Work order
Below is a listing with pictures in it. Copy it exactly without them.

Data extract
_ _ _

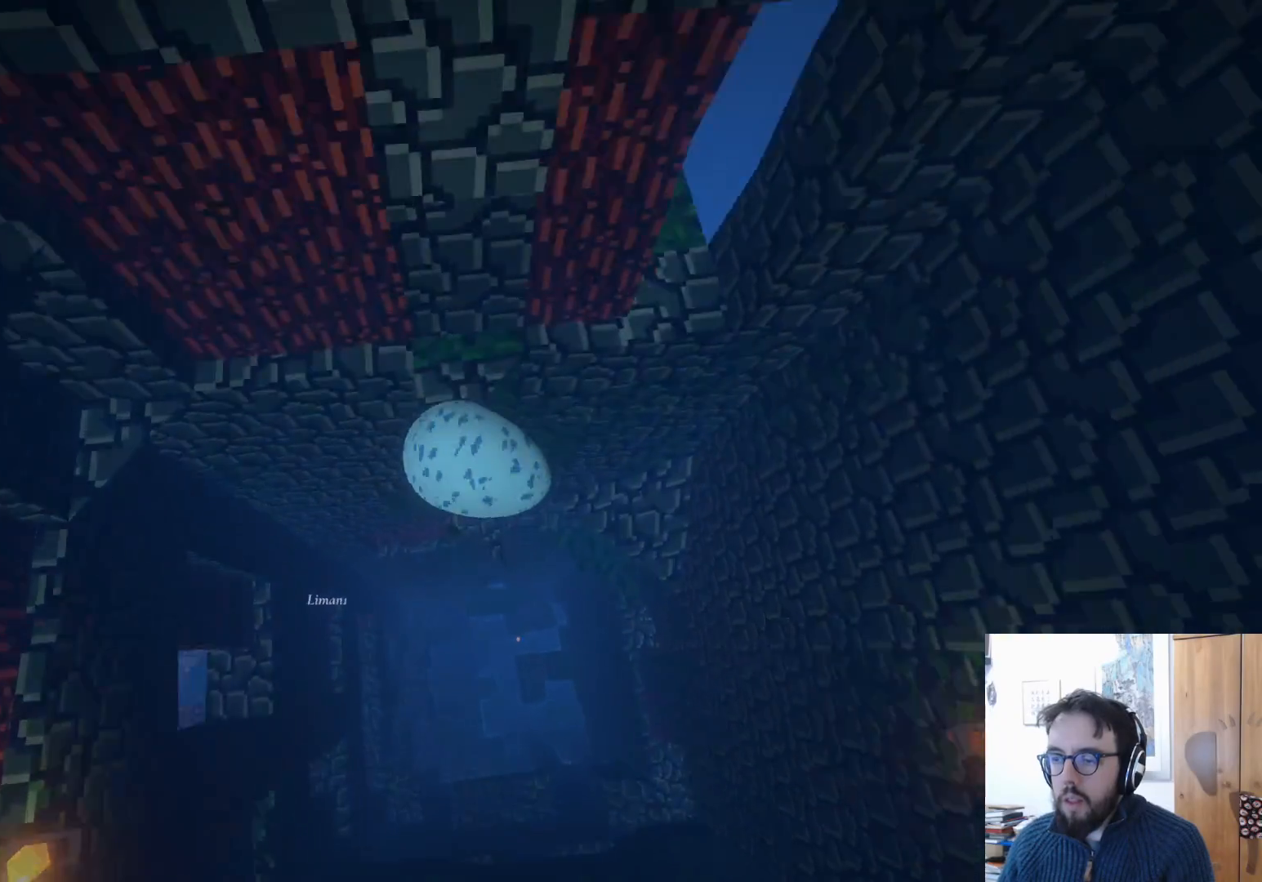
{"buttons": [], "left_stick": "up", "right_stick": "center", "events": [[233, "A", "up"], [283, "left_stick", "up"]]}
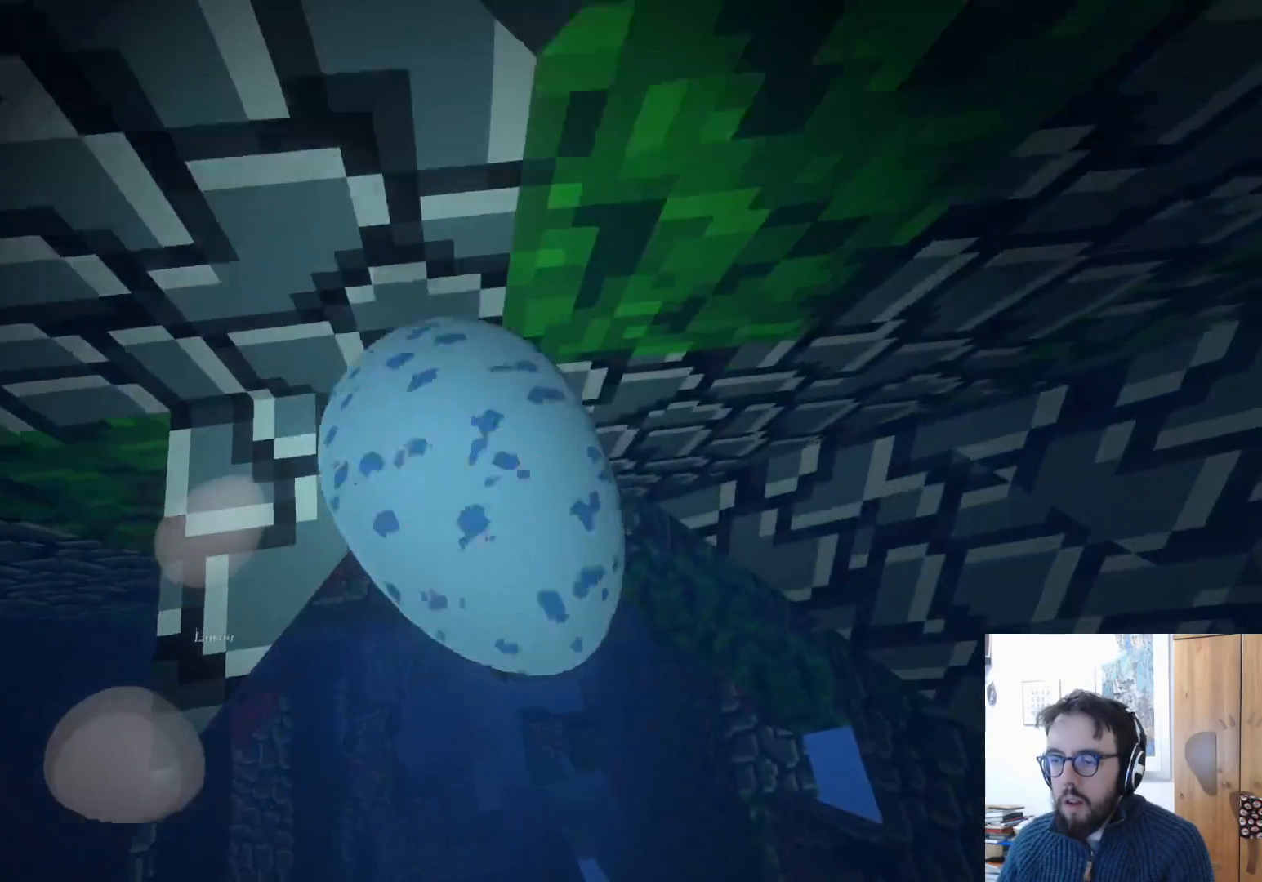
{"buttons": ["L3"], "left_stick": "left", "right_stick": "center", "events": [[33, "left_stick", "left"], [183, "L3", "down"]]}
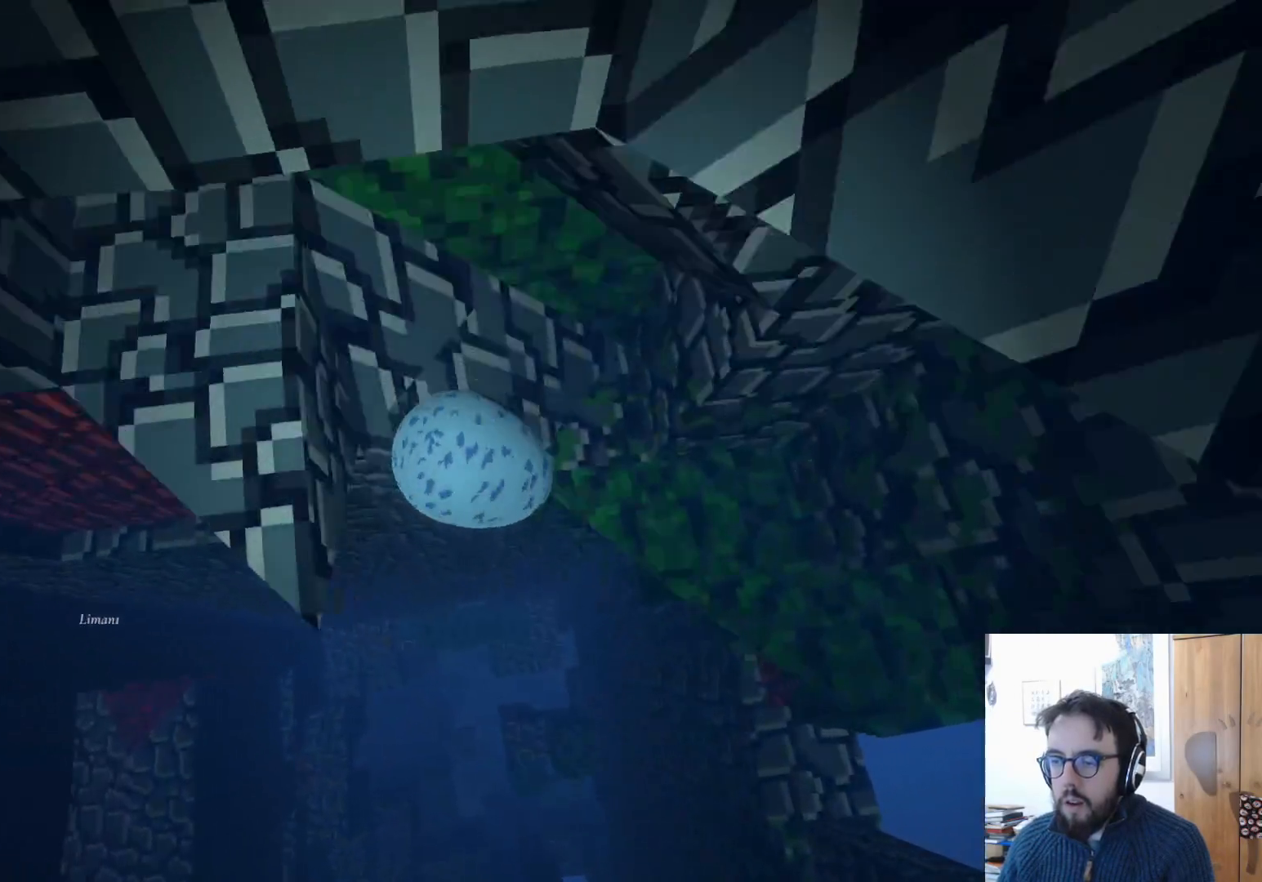
{"buttons": [], "left_stick": "up-left", "right_stick": "center", "events": [[283, "L3", "up"], [450, "left_stick", "up-left"]]}
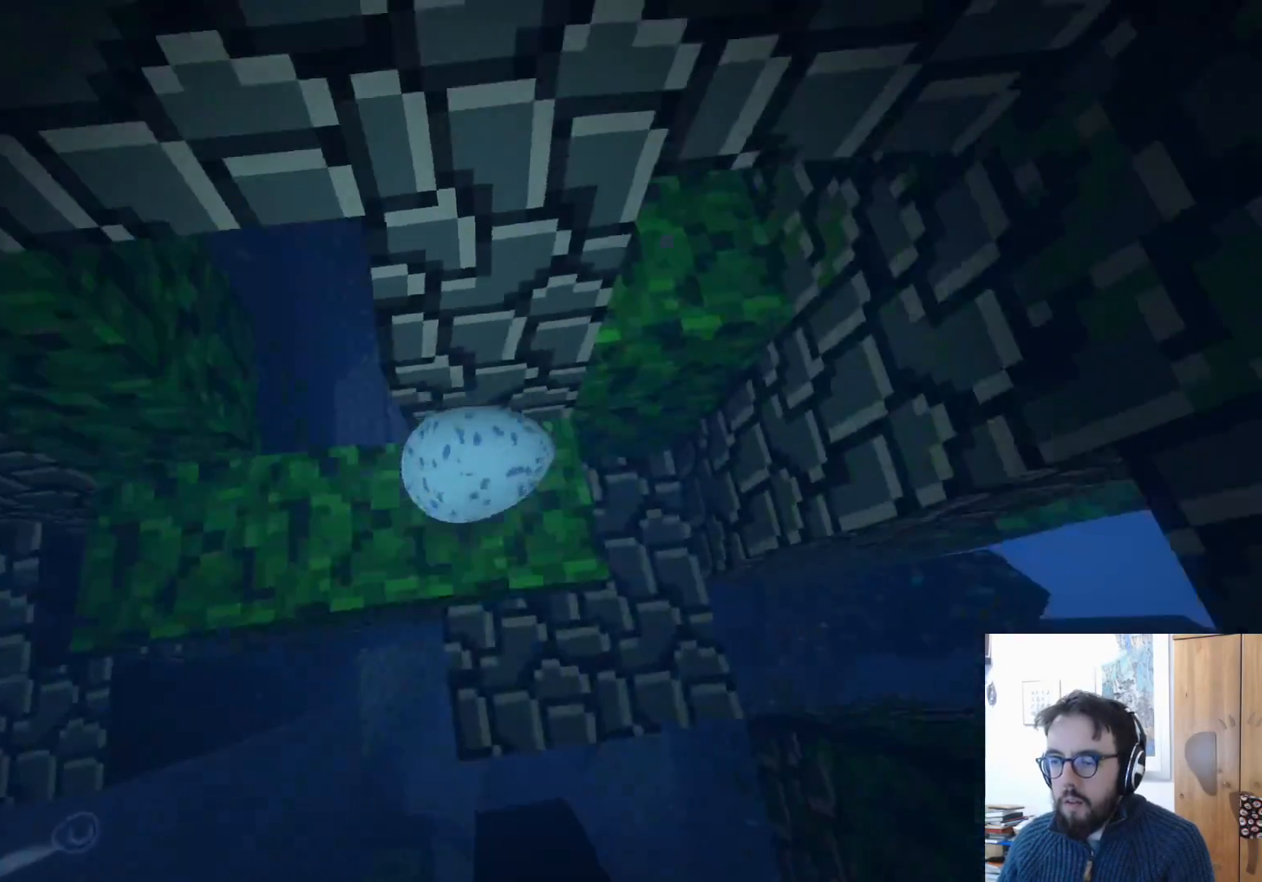
{"buttons": [], "left_stick": "center", "right_stick": "center", "events": [[33, "left_stick", "up"], [200, "left_stick", "up-left"], [367, "B", "down"], [417, "left_stick", "center"], [500, "B", "up"]]}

_ _ _

Response to this exercise
{"buttons": [], "left_stick": "up", "right_stick": "center", "events": [[233, "A", "up"], [283, "left_stick", "up"]]}
{"buttons": ["L3"], "left_stick": "left", "right_stick": "center", "events": [[33, "left_stick", "left"], [183, "L3", "down"]]}
{"buttons": [], "left_stick": "up-left", "right_stick": "center", "events": [[283, "L3", "up"], [450, "left_stick", "up-left"]]}
{"buttons": [], "left_stick": "center", "right_stick": "center", "events": [[33, "left_stick", "up"], [200, "left_stick", "up-left"], [367, "B", "down"], [417, "left_stick", "center"], [500, "B", "up"]]}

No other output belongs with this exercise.